Da Real World

Da Real World

Everyone in the world was preoccupied with nervous projections about the future in the months leading up to Y2K—everyone, that is, except Missy Elliott. She proved she’d been living in the future for years already with the release of her 1999 sophomore album, Da Real World. Two years earlier, in the video for her debut single “The Rain (Supa Dupa Fly),” Hype Williams had trained his signature fish-eye lens on the Virginia rapper as she stunted in a patent-leather trash bag and delivered her simple but punchy lines like she knew exactly how cool she looked.
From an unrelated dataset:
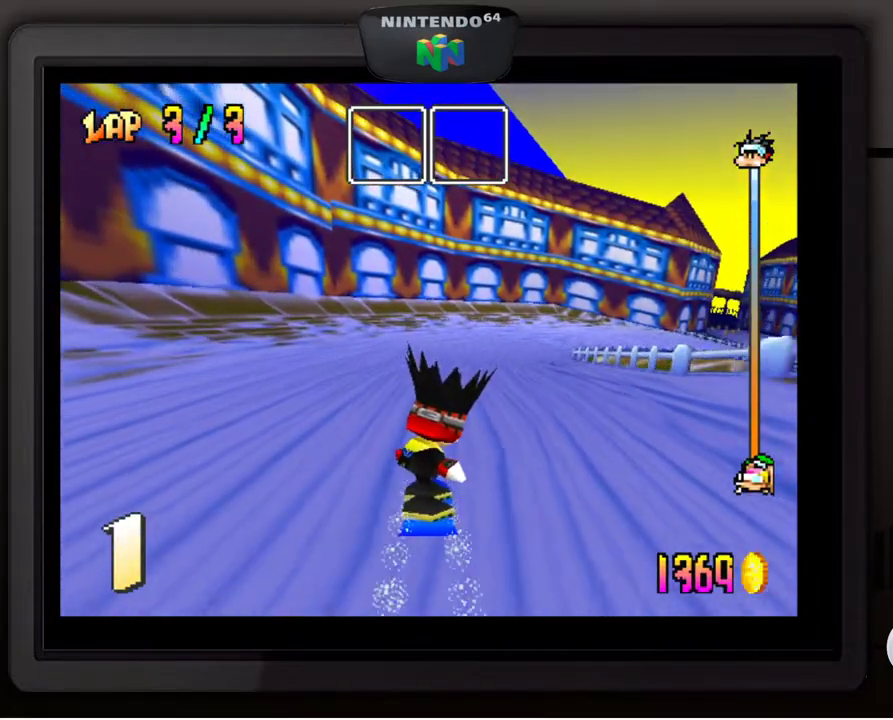
{"buttons": [], "left_stick": "center", "events": []}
The choreography, the laidback stutter-step flow, the twitchy Timbaland beats: There was simply nothing else like it in the late-’90s hip-hop landscape. But with her second album, Elliott proved she was more than a weirdo with dope costumes—she was a visionary. Da Real World was a trip down the rabbithole of Elliott’s darker side, a cybergoth utopia full of banging Timbaland beats (whose imitators the rapper calls out on the glitched-out “Beat Biters”) and turbo-confident women. Sure, Elliott could more than hang with the guys here, including Eminem and Redman, but the record’s real strength is in girl power: Aaliyah, Da Brat, and Elliott make the ultimate trio on “Stickin’ Chickens,” Lil’ Kim talks smack throughout the album, and on “Hot Boyz”—a song that still sounds like the future—Elliott refuses to accept anything less than the best from a man. Elliott originally intended to call the album She’s A Bitch as a feminist reclamation of the term, a move the world wasn’t nearly ready for in 1999. But that’s Missy Elliott for you—always a couple decades ahead of the game.